Quasi-static Soft Fixture Analysis of Rigid and Deformable Objects

TL;DR

This paper introduces a sampling-based method for estimating escape energy in caging-based manipulation of rigid and deformable 3D objects, extending energy constraints to include gravitational and elastic potential energies.

Contribution

It extends energy-bounded caging to a broader set of energy functions and provides a practical sampling approach for higher-dimensional configuration spaces.

Findings

Method produces rapidly converging upper-bound estimates of escape energy.

Simulations demonstrate applicability to complex manipulation scenarios.

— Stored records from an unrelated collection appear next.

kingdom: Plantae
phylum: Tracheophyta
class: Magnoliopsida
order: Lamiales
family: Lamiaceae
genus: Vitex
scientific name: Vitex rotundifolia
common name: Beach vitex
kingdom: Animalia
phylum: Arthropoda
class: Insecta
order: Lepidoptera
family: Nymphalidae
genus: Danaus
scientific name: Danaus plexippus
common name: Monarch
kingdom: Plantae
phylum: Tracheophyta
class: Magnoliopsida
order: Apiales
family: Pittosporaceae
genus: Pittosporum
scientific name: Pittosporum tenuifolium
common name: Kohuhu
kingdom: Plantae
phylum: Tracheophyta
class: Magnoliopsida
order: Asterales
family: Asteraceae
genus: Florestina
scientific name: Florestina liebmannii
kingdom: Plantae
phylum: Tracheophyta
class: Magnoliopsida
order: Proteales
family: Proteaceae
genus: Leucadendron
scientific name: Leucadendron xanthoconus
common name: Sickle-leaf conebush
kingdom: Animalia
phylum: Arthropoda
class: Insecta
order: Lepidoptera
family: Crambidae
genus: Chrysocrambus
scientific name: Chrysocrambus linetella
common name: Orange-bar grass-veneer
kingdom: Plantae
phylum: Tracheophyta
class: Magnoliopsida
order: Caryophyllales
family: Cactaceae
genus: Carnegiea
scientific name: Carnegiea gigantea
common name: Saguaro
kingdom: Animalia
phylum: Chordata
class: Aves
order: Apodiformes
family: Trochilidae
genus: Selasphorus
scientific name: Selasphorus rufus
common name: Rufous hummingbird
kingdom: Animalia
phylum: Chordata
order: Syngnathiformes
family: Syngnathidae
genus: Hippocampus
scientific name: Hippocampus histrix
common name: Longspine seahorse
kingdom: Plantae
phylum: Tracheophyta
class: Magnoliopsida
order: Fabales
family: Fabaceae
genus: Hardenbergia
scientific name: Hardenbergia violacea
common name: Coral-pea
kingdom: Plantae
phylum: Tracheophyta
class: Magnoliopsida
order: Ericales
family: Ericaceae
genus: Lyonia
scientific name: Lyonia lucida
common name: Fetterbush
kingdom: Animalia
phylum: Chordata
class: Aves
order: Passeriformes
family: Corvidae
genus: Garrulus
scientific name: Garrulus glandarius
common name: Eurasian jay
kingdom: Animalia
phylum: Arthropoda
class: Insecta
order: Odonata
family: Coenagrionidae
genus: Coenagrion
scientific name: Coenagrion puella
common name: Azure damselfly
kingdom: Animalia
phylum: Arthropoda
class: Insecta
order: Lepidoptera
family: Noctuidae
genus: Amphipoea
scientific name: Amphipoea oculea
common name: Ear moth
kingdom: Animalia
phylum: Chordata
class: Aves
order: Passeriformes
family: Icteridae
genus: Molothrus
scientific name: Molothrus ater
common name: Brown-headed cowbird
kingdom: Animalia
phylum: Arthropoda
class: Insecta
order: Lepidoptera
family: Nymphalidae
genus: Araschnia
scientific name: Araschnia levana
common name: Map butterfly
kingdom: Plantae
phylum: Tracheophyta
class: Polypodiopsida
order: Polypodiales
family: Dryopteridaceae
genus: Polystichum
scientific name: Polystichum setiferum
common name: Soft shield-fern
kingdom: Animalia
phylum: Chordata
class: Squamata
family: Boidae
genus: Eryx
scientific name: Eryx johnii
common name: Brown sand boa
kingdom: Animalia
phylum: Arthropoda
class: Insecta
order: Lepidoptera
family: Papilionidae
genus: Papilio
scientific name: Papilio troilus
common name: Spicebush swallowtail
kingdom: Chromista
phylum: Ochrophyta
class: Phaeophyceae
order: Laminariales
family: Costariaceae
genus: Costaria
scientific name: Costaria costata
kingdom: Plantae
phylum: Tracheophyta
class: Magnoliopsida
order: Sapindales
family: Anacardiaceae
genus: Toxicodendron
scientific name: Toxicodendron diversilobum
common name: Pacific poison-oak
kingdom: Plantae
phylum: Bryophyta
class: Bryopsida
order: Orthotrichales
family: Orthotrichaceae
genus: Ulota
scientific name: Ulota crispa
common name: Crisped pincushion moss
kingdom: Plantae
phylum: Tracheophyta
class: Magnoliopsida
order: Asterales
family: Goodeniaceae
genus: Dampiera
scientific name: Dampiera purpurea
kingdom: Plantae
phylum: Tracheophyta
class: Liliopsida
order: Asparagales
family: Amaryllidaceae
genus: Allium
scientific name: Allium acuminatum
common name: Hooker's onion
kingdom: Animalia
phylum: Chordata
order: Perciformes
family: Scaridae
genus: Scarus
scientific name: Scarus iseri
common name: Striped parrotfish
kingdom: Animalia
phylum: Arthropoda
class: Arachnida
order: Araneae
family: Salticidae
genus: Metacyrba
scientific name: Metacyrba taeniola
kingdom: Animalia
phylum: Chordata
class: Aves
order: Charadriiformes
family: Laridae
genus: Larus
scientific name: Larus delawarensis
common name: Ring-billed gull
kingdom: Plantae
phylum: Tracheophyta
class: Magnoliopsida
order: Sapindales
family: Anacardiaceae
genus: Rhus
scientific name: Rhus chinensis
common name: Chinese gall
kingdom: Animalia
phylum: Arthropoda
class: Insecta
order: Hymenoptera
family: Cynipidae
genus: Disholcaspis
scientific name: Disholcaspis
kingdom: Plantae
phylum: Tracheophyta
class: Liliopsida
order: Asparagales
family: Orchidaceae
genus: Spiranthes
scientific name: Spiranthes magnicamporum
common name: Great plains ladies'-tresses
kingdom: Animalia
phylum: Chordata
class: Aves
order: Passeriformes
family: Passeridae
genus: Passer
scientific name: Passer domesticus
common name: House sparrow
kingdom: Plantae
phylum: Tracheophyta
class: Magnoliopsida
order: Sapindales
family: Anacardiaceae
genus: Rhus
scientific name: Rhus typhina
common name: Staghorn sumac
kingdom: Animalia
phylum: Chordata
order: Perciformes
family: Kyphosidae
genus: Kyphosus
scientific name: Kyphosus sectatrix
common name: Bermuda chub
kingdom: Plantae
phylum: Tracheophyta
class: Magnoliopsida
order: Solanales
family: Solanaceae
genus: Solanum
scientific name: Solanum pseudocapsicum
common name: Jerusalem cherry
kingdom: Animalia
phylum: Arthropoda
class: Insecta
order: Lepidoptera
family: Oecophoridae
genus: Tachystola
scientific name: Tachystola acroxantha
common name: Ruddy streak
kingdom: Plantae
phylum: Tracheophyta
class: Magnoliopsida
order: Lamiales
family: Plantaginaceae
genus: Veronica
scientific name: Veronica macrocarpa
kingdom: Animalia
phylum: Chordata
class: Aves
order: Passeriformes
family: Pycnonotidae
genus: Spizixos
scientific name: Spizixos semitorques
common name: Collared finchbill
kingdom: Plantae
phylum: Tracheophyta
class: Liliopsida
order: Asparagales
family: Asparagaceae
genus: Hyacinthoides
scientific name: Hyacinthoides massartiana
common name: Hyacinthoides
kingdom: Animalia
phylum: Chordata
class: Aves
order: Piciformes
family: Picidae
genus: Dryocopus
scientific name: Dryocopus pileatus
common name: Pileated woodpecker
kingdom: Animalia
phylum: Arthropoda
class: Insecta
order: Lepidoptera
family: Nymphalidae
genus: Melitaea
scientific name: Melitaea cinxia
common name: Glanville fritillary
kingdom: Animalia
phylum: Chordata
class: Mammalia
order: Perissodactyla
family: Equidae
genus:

Real-world experiments show strong correlation between escape energy estimates and object escape probability.

Abstract

We present a sampling-based approach to reasoning about the caging-based manipulation of rigid and a simplified class of deformable 3D objects subject to energy constraints. Towards this end, we propose the notion of soft fixtures extending earlier work on energy-bounded caging to include a broader set of energy function constraints and settings, such as gravitational and elastic potential energy of 3D deformable objects. Previous methods focused on establishing provably correct algorithms to compute lower bounds or analytically exact estimates of escape energy for a very restricted class of known objects with low-dimensional C-spaces, such as planar polygons. We instead propose a practical sampling-based approach that is applicable in higher-dimensional C-spaces but only produces a sequence of upper-bound estimates that, however, appear to converge rapidly to actual escape energy. We present 8 simulation experiments demonstrating the applicability of our approach to various complex quasi-static manipulation scenarios. Quantitative results indicate the effectiveness of our approach in providing upper-bound estimates for escape energy in quasi-static manipulation scenarios. Two real-world experiments also show that the computed normalized escape energy estimates appear to correlate strongly with the probability of escape of an object under randomized pose perturbation.